MEN, it is said, don’t go to the doctor enough. Large amounts of time and energy are spent on trying to encourage them to see their GP when they think something is wrong with them.

Whole NHS campaigns are devised to get them down to the surgery. Don’t die of ignorance; don’t die of embarrassment, they are told.

But it’s not just a man thing, because this is one woman with an allergy to going to the doctor. Hospitals are dangerous places – look at all the patients who end up dead.

Waiting rooms are not much better; if you weren’t sick before you went into one, you will certainly end up that way. The half-an-hour you hang around because the doctor is running late exposes you to germs enough to fell a moose.

When I was a student, I shared a house with a couple of medics, and they had a large group of junior-doctor friends. I know they still had their L-plates on, but my acquaintance with these consultants of the future did not exactly inspire me with confidence.

For a start, I appeared to spend more time reading their textbooks than they did. For some reason I found the British Medical Journal more interesting than reading early English novels, a pursuit which might actually have benefited my degree.

Then there were all the rumoured jolly japes with body parts nicked from the dissection lab. It was probably all folk lore, but it’s hard to place full trust in a doctor whose idea of a joke is to hide his arm up his jacket sleeve, clutch the severed hand of a mortuary corpse and offer it to passers-by to shake.

I think I am so shy of the consulting room because I’m a hypochondriac. At the first sign of illness I’m straight on t’internet, getting an in-depth analysis of the terminal illnesses from which I am certain to be suffering.

When I read for the fifteenth time that the pain in my back is, well, most likely backache, and I’m still struggling to find a web page offering a quick fix, I know exactly what the doctor is going to say, and there seems little point in dragging yourself down to the quack to be told what you already know.

I actually did go to the doctor recently, however: finding a lump has that sort of effect on you. I’d thought it was a boil at first – a sign of youth, I joked. “You were hoping it might be, were you?” he said, disarmingly.

Turned out my ‘lump’ was what he described as ‘a bit of gristle’, so what he may have lacked in chivalry, he more than made up for by putting my mind at rest.

It must be hard for doctors to stay charming in the face of the tide of humanity that sweeps through their door each day, but I’ve just found some medical slang which demonstrates how they cope.

Heard of the DBI? It’s the Dirt Bag Index, in which you multiply the number of tattoos by the number of missing teeth to work out the number of days since your patient last bathed.

Then there’s the FLK, or Funny Looking Kid, shorthand for possible genetic problems, which can be followed up by JLD (Just Like Dad) when the proud parent appears on the maternity ward.

Comfortingly, a surgeon may be known as a ‘Slasher’ and a ‘Rear Admiral’ is a proctologist; TEETH stands for: ‘Tried Everything Else, Try Homeopathy’ and among paediatricians, ‘parentectomy’ is a cure for many childhood complaints.

Maybe doctors aren’t so bad, after all.

[Extracted page text data]
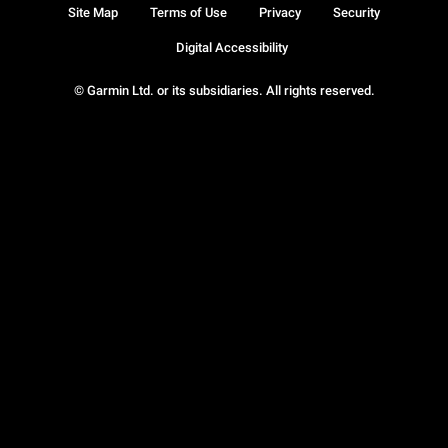
Site Map
Terms of Use
Privacy
Security
Digital Accessibility
© Garmin Ltd. or its subsidiaries. All rights reserved.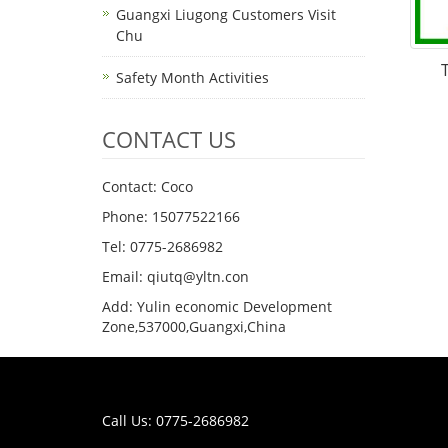
Guangxi Liugong Customers Visit
Chu
Safety Month Activities
CONTACT US
Contact: Coco
Phone: 15077522166
Tel: 0775-2686982
Email: qiutq@yltn.con
Add: Yulin economic Development
Zone,537000,Guangxi,China
Call Us: 0775-2686982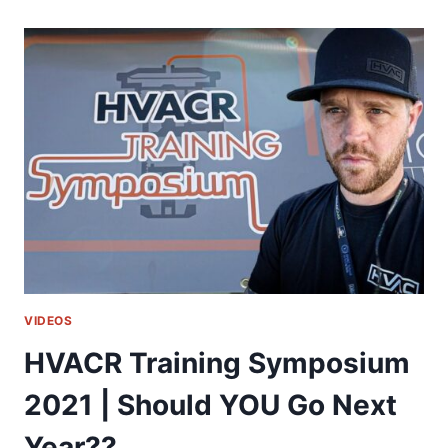
UNIT
FOR
THE
MONEY!!
|
RUNTRU
BY
TRANE
VIDEOS
HVACR Training Symposium
2021 | Should YOU Go Next
Year??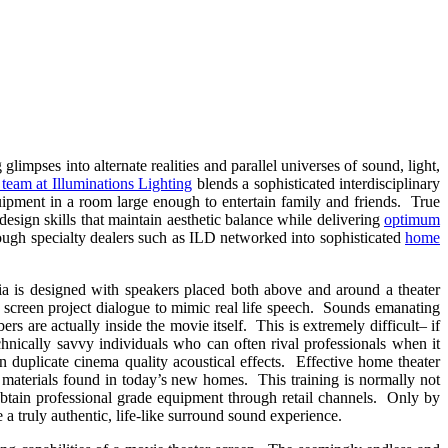
mpses into alternate realities and parallel universes of sound, light,
team at Illuminations Lighting
blends a sophisticated interdisciplinary
uipment in a room large enough to entertain family and friends. True
r design skills that maintain aesthetic balance while delivering
optimum
ough specialty dealers such as ILD networked into sophisticated
home
dia is designed with speakers placed both above and around a theater
e screen project dialogue to mimic real life speech. Sounds emanating
rs are actually inside the movie itself. This is extremely difficult– if
chnically savvy individuals who can often rival professionals when it
n duplicate cinema quality acoustical effects. Effective home theater
n materials found in today’s new homes. This training is normally not
 obtain professional grade equipment through retail channels. Only by
a truly authentic, life-like surround sound experience.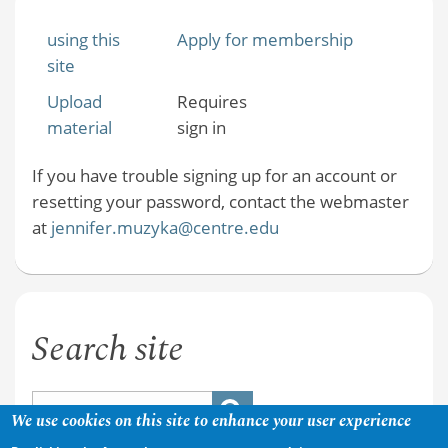
using this
Apply for membership
site
Upload
Requires
material
sign in
If you have trouble signing up for an account or
resetting your password, contact the webmaster
at
jennifer.muzyka@centre.edu
Search site
We use cookies on this site to enhance your user experience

◆ Assignment 1 ◆
From the piece about avoiding the doctor, pull out everything from "It must be hard" down to "patient last bathed.".
◆ Assignment 2 ◆
In the piece about avoiding the doctor, what did the doctor call the lump the writer found?

◆ Final answer 1 ◆
It must be hard for doctors to stay charming in the face of the tide of humanity that sweeps through their door each day, but I’ve just found some medical slang which demonstrates how they cope.

Heard of the DBI? It’s the Dirt Bag Index, in which you multiply the number of tattoos by the number of missing teeth to work out the number of days since your patient last bathed.

◆ Final answer 2 ◆
A bit of gristle.